Dr. Lozano’s Lyceum Sequence lecture is entitled “Songs for the Holy Coyote: Ghost Smuggling Ballads and the Migrant Journey.” Based mostly on musical testimonies circulating over social media, a number of undocumented migrants have shared a collective ghost story of survival, spiritual devotion, and a mysterious apparition who guides them throughout the U.S.-Mexico border. A brand new phenomenon of corrido (Mexican ballad) composition and efficiency narrates the near-death experiences of undocumented migrants and their miraculous encounters with the ghost of Saint Toribio Romo.

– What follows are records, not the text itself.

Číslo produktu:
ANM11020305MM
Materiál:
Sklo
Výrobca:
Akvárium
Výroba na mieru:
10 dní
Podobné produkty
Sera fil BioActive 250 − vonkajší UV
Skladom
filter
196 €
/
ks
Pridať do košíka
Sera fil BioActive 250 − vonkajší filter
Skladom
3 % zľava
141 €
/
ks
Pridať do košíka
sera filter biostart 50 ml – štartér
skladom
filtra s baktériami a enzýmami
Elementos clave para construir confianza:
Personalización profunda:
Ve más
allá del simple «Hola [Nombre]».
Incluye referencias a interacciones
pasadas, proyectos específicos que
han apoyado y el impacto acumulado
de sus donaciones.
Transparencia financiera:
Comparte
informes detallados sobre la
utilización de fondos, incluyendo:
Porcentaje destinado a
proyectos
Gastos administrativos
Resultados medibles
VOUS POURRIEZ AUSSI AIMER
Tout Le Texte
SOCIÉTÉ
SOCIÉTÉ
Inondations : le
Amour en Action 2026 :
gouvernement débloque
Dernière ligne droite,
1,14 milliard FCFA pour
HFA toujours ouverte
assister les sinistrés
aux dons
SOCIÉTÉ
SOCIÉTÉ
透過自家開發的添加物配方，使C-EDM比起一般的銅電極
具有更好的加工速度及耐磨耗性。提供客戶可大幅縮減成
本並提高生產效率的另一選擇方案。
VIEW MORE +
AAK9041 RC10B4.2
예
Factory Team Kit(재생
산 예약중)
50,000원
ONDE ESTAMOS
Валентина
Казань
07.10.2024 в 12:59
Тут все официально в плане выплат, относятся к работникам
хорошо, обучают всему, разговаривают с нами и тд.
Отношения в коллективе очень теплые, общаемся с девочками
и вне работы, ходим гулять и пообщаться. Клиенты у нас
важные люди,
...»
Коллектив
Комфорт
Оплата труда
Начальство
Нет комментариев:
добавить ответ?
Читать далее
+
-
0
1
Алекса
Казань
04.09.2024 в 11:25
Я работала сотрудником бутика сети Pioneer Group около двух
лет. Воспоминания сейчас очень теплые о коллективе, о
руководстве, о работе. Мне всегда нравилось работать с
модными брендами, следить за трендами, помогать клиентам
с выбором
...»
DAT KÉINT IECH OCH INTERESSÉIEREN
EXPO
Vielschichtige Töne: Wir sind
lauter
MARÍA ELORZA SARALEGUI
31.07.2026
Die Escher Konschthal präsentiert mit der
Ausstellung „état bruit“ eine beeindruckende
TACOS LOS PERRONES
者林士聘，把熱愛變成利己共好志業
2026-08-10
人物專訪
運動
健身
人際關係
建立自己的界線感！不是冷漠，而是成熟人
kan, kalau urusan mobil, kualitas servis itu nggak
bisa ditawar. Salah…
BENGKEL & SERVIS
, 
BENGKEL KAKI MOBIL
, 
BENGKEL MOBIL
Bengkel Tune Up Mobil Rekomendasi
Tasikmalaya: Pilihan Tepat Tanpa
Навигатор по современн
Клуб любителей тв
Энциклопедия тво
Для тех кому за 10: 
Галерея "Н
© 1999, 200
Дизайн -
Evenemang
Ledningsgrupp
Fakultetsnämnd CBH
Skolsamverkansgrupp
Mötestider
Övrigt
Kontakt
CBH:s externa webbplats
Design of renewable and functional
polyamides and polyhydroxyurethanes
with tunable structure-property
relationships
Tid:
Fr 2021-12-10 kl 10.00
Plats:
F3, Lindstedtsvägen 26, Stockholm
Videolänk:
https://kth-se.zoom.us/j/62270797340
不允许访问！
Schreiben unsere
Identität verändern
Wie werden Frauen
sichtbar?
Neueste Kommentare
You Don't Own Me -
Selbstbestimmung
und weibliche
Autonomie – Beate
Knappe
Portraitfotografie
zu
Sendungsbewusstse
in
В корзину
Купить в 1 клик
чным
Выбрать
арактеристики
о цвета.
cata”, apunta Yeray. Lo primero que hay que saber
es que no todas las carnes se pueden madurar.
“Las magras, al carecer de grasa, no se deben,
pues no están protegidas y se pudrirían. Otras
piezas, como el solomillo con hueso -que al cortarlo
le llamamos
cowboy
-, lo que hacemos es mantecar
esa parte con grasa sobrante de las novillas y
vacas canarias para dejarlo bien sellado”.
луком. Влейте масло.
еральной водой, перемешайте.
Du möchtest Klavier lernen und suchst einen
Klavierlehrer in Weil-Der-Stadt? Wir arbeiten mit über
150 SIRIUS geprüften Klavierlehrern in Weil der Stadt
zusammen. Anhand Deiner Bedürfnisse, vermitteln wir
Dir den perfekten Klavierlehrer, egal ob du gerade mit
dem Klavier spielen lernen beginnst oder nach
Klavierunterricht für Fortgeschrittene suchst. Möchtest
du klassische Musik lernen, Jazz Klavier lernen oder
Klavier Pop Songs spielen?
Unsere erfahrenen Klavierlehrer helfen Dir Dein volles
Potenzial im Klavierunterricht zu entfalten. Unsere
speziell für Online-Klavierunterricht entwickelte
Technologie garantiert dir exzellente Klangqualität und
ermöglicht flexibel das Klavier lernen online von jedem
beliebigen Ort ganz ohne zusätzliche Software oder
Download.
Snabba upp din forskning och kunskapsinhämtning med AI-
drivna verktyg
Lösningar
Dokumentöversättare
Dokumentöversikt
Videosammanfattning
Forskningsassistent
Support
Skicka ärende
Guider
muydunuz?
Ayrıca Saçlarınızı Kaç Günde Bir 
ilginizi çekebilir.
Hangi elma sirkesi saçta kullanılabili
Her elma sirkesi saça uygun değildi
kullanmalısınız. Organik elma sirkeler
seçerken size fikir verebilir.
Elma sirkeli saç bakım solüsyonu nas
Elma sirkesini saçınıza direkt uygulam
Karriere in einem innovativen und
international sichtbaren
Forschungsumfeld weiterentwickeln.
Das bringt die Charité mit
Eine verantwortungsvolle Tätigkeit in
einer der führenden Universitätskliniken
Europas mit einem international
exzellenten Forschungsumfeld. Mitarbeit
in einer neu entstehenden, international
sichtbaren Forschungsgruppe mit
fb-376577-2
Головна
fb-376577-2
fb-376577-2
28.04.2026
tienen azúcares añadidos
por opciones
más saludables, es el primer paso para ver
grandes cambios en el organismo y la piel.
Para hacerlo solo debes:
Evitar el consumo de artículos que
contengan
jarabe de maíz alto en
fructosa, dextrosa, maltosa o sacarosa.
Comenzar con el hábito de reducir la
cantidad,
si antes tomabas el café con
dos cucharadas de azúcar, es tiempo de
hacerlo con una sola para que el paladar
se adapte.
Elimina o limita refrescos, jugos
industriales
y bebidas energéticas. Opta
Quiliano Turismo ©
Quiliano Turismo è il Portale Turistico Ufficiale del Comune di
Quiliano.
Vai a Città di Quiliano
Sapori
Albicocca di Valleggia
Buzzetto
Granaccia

Saint Toribio Romo, whom migrants have adopted because the Santo Coyote (Holy Smuggler) and Patron Saint of Immigrants, was a Cristero priest killed in 1928 in Jalisco throughout La Cristiada, the 1926-1928 Cristero Rebel. (Cristeros have been post-Revolutionary Mexican Catholic rebels who participated in an armed rise up towards the Mexican authorities, in response to the militant enforcement of anticlerical legal guidelines and perceived encroachment on spiritual liberty.) Saint Toribio Romo corridos, which Dr. Lozano defines as “ghost smuggling ballads,” depict the migrant journey within the desert house alongside the U.S.-Mexico border. Ghost smuggling ballads redefine the function of the coyote (smuggler) as a supply of divine safety, sanctifying the migrant journey as a sacred pilgrimage.
This Lyceum Sequence lecture, made attainable by the Meadows Basis of Dallas, is freed from cost and open to the general public.